William Booth (Primary Source) | The Canadian Encyclopedia

Memory Project

William Booth (Primary Source)

This testimony is part of the Memory Project Archive

William Booth served with the Royal Canadian Corps of Signals during the Second World War. He was responsible for maintaining communication equipment, working in France, Belgium, Holland and Germany.

Please be advised that Memory Project primary sources may deal with personal testimony that reflect the speaker’s recollections and interpretations of events. Individual testimony does not necessarily reflect the views of the Memory Project and Historica Canada.

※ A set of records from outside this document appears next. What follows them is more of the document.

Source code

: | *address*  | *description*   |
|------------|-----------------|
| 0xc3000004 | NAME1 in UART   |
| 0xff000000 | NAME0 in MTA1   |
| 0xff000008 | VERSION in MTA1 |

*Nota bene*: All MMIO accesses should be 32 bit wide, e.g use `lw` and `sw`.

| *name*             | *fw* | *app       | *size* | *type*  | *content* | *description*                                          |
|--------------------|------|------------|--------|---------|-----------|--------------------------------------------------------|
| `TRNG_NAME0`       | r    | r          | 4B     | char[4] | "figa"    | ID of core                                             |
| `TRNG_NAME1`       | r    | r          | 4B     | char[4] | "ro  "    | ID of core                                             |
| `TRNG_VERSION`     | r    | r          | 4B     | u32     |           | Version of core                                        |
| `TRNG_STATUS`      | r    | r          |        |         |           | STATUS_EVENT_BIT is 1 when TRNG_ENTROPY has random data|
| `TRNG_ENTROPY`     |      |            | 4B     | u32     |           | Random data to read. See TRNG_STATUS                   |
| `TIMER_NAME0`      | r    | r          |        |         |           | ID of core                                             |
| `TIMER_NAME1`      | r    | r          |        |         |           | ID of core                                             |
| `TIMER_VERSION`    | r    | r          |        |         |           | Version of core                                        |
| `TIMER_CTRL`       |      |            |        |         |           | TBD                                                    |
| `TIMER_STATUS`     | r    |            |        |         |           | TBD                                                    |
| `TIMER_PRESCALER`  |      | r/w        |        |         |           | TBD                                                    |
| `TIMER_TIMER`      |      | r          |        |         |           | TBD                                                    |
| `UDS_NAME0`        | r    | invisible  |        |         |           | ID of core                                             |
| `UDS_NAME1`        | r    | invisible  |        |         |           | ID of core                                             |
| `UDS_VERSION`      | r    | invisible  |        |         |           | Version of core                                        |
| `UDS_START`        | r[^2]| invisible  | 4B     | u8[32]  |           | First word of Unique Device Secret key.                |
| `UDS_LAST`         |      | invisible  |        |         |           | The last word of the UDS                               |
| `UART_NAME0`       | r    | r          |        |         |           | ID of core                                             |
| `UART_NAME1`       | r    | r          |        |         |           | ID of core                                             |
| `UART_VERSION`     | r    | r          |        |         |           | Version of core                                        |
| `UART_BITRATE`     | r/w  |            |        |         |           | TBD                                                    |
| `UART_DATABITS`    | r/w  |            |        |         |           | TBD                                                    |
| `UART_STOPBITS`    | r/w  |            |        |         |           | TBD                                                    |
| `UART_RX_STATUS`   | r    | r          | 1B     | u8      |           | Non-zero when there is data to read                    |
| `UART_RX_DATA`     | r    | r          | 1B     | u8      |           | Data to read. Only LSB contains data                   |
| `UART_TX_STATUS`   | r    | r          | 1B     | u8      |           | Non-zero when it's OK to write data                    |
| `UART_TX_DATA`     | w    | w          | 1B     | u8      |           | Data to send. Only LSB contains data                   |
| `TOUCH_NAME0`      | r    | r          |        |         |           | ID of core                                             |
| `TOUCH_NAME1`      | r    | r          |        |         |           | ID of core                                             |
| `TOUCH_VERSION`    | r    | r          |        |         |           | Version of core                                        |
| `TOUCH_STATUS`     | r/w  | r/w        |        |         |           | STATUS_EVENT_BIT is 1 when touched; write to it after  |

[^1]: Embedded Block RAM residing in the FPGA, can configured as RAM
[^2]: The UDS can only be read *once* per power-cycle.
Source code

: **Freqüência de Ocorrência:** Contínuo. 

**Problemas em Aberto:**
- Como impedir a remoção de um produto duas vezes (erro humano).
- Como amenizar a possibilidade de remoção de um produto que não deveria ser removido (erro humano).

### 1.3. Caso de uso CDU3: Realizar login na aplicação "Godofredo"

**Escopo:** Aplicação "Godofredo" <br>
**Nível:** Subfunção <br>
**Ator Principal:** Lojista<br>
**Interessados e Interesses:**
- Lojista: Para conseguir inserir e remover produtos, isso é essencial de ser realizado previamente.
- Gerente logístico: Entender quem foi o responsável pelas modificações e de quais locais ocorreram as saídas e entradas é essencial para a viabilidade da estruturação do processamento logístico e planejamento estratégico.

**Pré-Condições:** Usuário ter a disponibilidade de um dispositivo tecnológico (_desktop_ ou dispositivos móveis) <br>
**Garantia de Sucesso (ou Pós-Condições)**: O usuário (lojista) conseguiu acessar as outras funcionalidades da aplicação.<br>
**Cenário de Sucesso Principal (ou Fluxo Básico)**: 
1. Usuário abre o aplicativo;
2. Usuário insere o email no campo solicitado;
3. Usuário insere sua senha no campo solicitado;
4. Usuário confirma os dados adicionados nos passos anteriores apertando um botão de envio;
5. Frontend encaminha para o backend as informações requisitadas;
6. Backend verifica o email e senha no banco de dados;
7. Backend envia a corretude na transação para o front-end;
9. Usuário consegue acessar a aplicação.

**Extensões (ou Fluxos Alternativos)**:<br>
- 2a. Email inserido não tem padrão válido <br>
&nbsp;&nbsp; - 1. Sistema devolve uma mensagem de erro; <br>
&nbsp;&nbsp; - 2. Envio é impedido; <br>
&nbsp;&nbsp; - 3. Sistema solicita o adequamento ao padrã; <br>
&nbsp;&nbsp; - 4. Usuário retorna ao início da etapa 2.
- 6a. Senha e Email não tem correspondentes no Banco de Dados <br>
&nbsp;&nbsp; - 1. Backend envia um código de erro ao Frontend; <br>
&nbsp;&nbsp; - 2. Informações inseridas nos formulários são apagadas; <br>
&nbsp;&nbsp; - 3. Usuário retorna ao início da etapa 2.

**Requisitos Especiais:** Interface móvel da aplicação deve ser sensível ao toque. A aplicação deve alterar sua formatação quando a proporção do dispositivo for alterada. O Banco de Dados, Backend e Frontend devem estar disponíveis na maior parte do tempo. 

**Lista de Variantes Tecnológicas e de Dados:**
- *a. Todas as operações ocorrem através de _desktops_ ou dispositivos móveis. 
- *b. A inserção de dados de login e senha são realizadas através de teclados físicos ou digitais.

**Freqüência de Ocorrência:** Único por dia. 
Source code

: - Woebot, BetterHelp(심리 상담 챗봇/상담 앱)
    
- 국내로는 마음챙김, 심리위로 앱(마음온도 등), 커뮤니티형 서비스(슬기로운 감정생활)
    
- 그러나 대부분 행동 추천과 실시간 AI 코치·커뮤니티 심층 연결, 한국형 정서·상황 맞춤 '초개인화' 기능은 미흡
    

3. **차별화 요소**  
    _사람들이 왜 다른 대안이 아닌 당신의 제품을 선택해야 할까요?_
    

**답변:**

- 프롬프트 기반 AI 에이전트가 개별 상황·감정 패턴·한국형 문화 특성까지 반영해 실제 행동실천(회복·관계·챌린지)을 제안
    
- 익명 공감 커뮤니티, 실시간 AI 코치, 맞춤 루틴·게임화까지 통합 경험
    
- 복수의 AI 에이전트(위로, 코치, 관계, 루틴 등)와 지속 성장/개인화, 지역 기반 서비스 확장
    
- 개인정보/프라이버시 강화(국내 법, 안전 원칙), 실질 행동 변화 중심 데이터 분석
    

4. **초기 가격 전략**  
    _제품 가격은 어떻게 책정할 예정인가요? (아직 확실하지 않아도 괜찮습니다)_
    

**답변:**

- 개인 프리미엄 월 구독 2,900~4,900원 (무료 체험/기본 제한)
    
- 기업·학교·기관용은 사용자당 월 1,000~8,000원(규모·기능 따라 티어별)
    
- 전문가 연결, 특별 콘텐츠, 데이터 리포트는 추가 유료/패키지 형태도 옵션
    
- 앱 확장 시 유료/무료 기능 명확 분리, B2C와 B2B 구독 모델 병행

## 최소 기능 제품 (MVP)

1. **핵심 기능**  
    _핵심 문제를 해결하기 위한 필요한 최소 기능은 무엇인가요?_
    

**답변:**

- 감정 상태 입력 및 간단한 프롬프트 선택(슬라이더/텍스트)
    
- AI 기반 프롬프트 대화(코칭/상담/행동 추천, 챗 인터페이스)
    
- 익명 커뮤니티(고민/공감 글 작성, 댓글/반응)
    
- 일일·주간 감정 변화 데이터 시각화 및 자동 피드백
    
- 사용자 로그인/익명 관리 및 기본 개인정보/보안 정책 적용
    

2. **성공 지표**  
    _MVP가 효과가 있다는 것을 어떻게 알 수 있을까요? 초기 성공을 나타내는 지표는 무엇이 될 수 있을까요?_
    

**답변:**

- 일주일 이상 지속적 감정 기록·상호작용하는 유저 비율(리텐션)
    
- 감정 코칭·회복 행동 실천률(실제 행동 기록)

A newly-enlisted William Booth posed for this photo in Vancouver. 1941.
Mr. Booth and his future wife Eileen in England before their wedding. October 1943.
Mr. Booth in Brussels in 1944 after serving throughout Europe with the Royal Canadian Corps of Signals.
Mr. Booth at the Vancouver Memory Project Roadshow wearing his uniform jacket and cap of the Royal Canadian Corps of Signals. December 5, 2005.
Mr. Booth's uniform hat with the crest of the Westminster Regiment.
I experienced the liberation of Holland with the Canadian troops, and we saw all the good reasons why we were in there to save the people…

Transcript

My name is William Booth, and in 1941 I decided I would join the Active Forces overseas. I was nineteen years old, and I went through a trade school experience which trained me to be able to fix all the communication equipment in most fighting units. It didn't matter whether it was infantry or artillery, because I served in both when I got overseas into France. My job was just to keep the communication equipment working, but I did in my experience mix with the front line troops, and I was in the front line doing my work. There were only about two or three different occasions where I actually got the rifle in my hand and had to do a little bit of fighting. One was in France when there was supposedly a breakthrough. The Germans had broken through the line and they figured they needed every available man and a rifle. I did that, but it turned out to be a false alarm. Then later on, I had to assist in rounding up some prisoners of war, but most of the time I was just fixing, which involved finding out what was wrong the instrument. It was supposed to be front line fixing, which means I had to get it done within about ten minutes, or the unit was deemed to be suitable for shipping back. Lots of times I had to be called out and do work on equipment other than the regiment that I was with. The front line sort of intermixed with an artillery regiment here and an infantry unit there, and you crossed over from one to the other to get your work done. This took me to France, through Belgium, into Holland. I experienced the liberation of Holland with the Canadian troops, and we saw all the good reasons why we were in there to save the people, and all the bad stuff that the Germans had left for us to clean up. Getting the people fed and all that. Then I was with this artillery regiment at the end of the war. We went into Germany about thirty-five miles, and at the end of the war I was serving with an artillery regiment, once again more or less on the front lines. I experienced quite a bit of the bad side of war – the gore – and that part of it I chose to not remember as much as I could.